What we all learned that night though was that Angus and his band have what musicians call ‘soul.’ And that is what I think you will get if you listen to the album, and the song I seem to have inspired (warning – it has high ear worm quality!)

And here are the lyrics … he even has the word ‘spin’ in there

Still We Run

Time goes by like the winter winds

And the decades fly as the world spins

Where it goes we’ll never know and cannot save.

We all must live before we leave

Achieve to give and to believe.

As the years disappear like tears on the ocean wave.



Forever Young and still we run

Living dreams that seem to move with the rainbow’s gold.

Forever Young and still we run

And we’ll run for the sun and the years won’t leave us old.

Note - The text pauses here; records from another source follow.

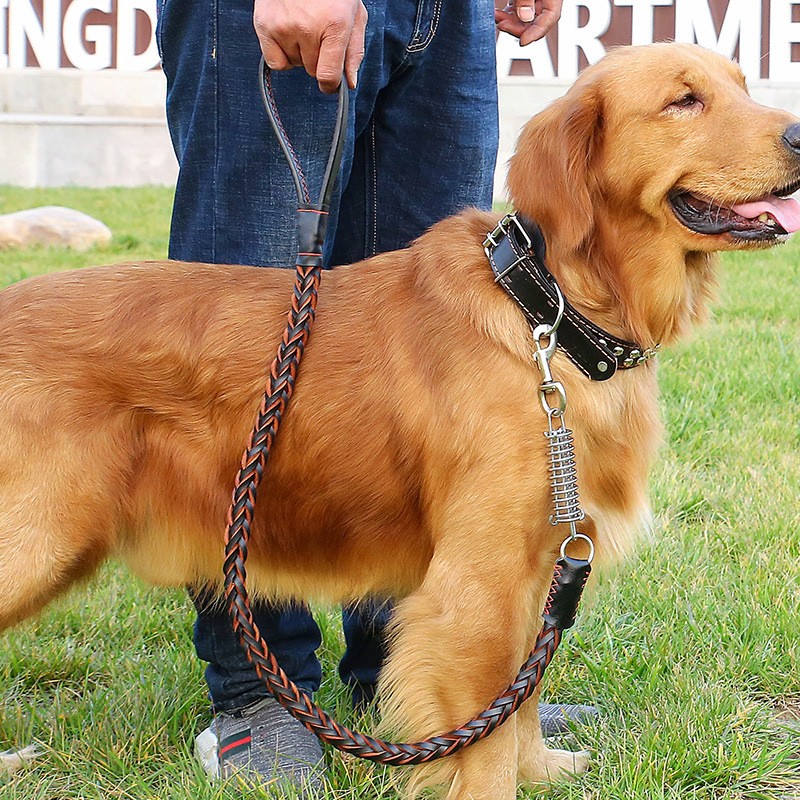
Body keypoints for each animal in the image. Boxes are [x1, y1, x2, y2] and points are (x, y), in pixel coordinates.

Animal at [1, 42, 800, 792]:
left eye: (743, 85)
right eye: (684, 100)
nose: (799, 133)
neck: (549, 312)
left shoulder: (542, 564)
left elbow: (522, 700)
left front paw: (540, 768)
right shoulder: (476, 588)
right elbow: (484, 736)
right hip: (38, 539)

How long our time we’ll never know

But up we’ll climb and on we’ll go.

Keeping pace and grace in the race of the roads we tread.

At age eighteen or eighty-five

Whatever’s been you are alive

So drive for the prize, your lifetime lies ahead.


Go by the creed of those we see,

The blessed breed who hold the key,

The rare who dare not care for the age they are.

And meet the day and hit the night

Fight hard and play and chase the light

And dance to a tune by the moon and the morning star.


Fleeting flames in worlds vast

We all too soon become the past.

As glow and shadow guide our way

Pray long the path but live the day.


Love it. Thanks Angus. And also if you watch my documentary on depression on BBC2 on Tuesday, you will see the place where we had the chat that led to the song being written, and hear me talk about how important music is to my mental health.